[WRITTEN TASK]:
Reproduce the passage on tagging incentives word for word, beginning at the words "5 Bookmark quality" and ending after the words "among under-tagged resources.".

[DOCUMENT EXTRACT]:
Since this is a \(Stackelberg\ Game\) [34], where a tagging system acts first and users take subsequent actions, we firstly study how a system chooses an incentive mechanism. We mark a player’s higher payoff as an underline in the table. From the table, we can see there is no difference between \(UIM\) and the first phase of QIM. When a system adopts \(UIM\), rational users prefer Casual-Tagging for a higher payoff. When a system chooses QIM, we assume that for the same user, a casual tagging user could not get any more reward besides the basic part \(C_0\). So, in the second phase rational users prefer Serious-Tagging so as to get a higher payoff under the condition \(A>\widehat{C}_0\). So a system should choose QIM. Now, we analyze user behavior under QIM. Since user payoff in \(Phase\ 1\) is always larger than in \(Phase\ 2\), rational users prefer to annotate a resource as early as possible. That is to say, rational taggers prefer tagging the most unstable resource so as to get a higher payoff. According to the game analysis [35], QIM is a dominant strategy for the system, and (QIM, Serious-Tagging) is the Nash Equilibrium. This illustrates why QIM can accelerate the process of a system approaching its stable tagging state.

5 Bookmark quality evaluation and reward

In this section, we first propose four methods to evaluate a bookmark quality. Then we present a dynamic incentive function to allocate reward for a bookmark. Next, we discuss the compensation on novel and popular tags, which are ignored in the instant evaluation of a bookmark quality. Finally, we discuss how to allocate a given budget among under-tagged resources.

[AVAILABLE DATA]:

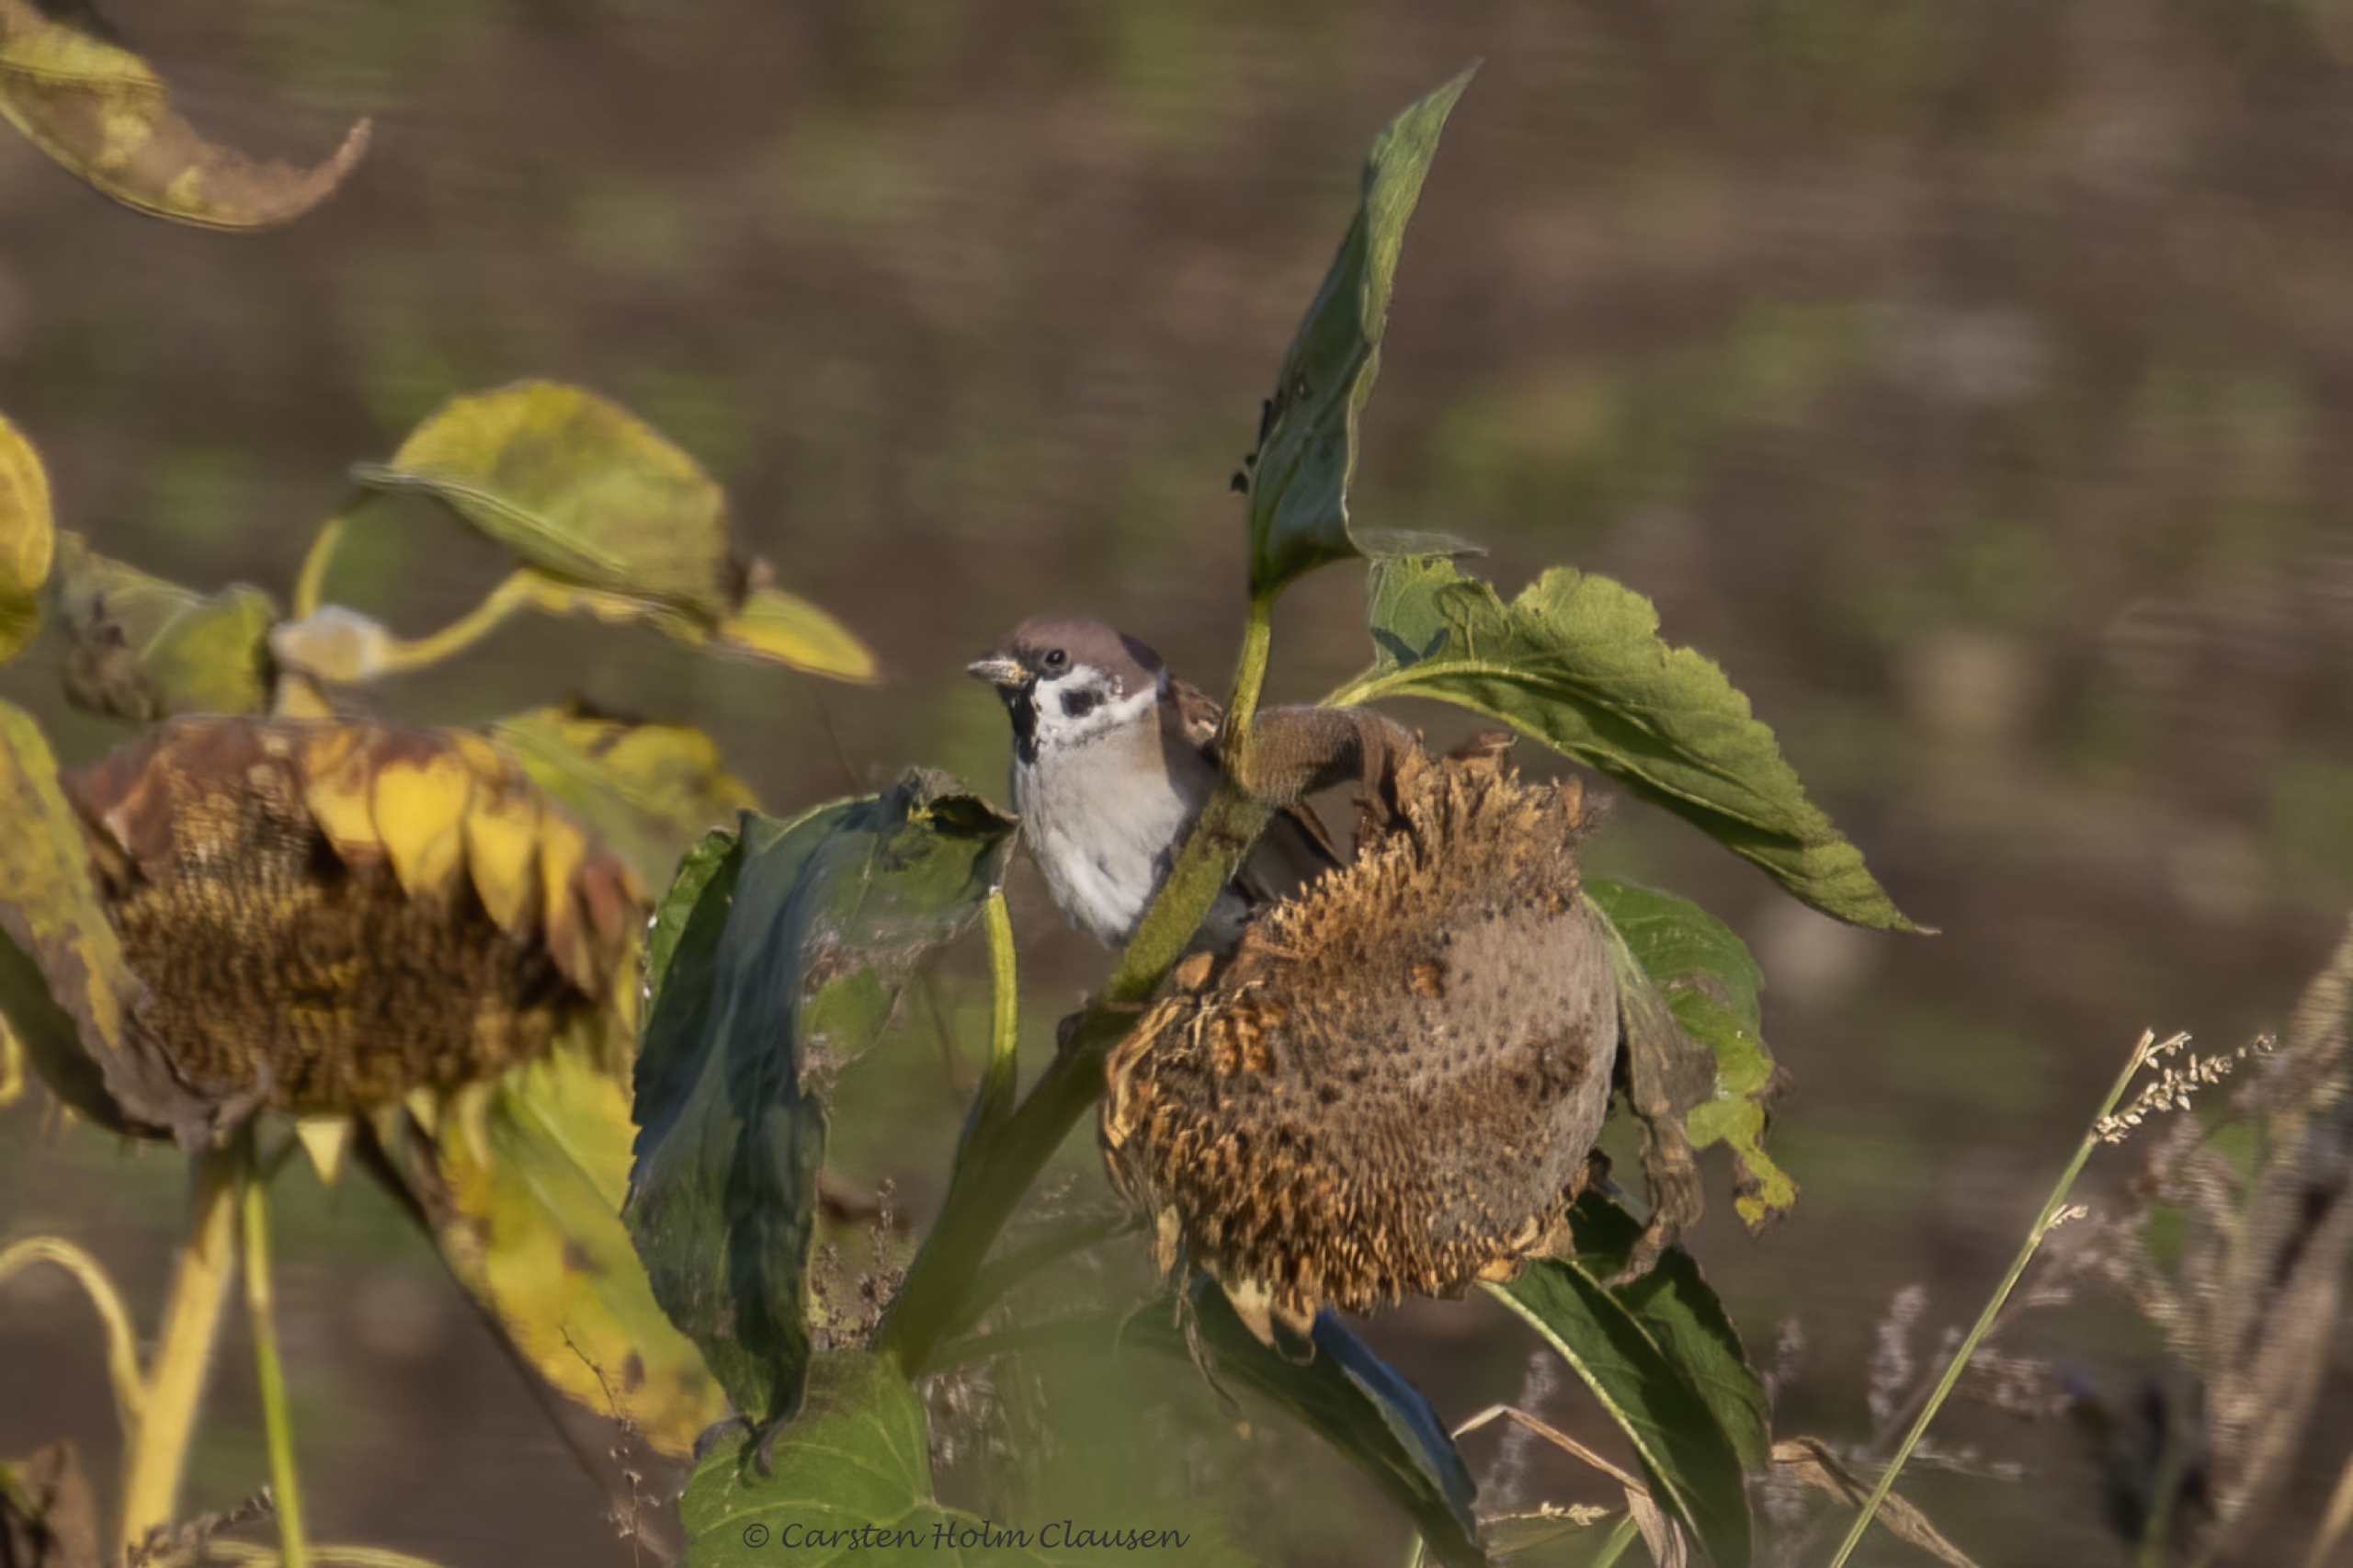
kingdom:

[ANSWER IN FULL]:
5 Bookmark quality evaluation and reward

In this section, we first propose four methods to evaluate a bookmark quality. Then we present a dynamic incentive function to allocate reward for a bookmark. Next, we discuss the compensation on novel and popular tags, which are ignored in the instant evaluation of a bookmark quality. Finally, we discuss how to allocate a given budget among under-tagged resources.